Indonesia is at a crucial moment in its history. Stretching behind it are 16 years of a post-Suharto era that saw the country quit authoritarianism, cold-turkey style, and plunge headlong into democracy and decentralization. The last decade has been under outgoing President Susilo Bambang Yudhoyono, who will reach his constitutionally mandated two-term limit in October. On July 9, he will hand the reins to one of two candidates standing in the country’s presidential election.

Will it be Prabowo Subianto, a hubristic ex-general once married to the daughter of Suharto, the authoritarian leader who was forced to resign in 1998? Or will it be Joko Widodo, known as “Jokowi,” Jakarta’s tireless, self-effacing governor? Both have the capacity to bend Indonesia’s arc of history — but each in a different direction. Indonesians will not merely be choosing between two very different leaders. They will be choosing between two very different futures.

In recent weeks, the battle lines between the candidates have solidified. Each has produced a vision and a mission statement. They have sparred in several televised debates — with two more scheduled, on June 29 and July 5. The race appears to be heading for a tight finish.
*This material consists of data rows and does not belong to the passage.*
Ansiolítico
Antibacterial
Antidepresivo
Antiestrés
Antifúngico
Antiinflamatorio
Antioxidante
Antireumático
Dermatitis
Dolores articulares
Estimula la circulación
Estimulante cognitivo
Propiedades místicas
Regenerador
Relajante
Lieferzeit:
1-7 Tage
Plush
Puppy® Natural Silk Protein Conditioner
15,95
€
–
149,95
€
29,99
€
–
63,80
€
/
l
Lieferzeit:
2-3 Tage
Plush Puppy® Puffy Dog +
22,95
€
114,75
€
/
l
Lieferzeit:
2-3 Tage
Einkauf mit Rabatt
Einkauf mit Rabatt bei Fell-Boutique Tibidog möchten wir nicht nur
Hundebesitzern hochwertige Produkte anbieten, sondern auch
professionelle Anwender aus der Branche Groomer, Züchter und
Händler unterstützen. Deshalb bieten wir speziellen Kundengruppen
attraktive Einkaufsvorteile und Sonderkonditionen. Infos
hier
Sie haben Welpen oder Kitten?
Jokowi’s early lead in the polls has evaporated, and Prabowo appears to be slightly ahead, although the number of undecided voters remains large.

 

Prabowo’s steady rise in popularity has been helped by his alliance with Golkar, the second-largest party in April’s legislative elections, which brings him a strong nationwide network of political operatives. He can also count on the deep pockets of his billionaire brother and supporter, Hashim Djojohadikusumo. And he has an edge in media access, thanks to broad support from the business community, including several media tycoons, one of whom has exclusive rights to broadcast the World Cup to soccer-mad Indonesians.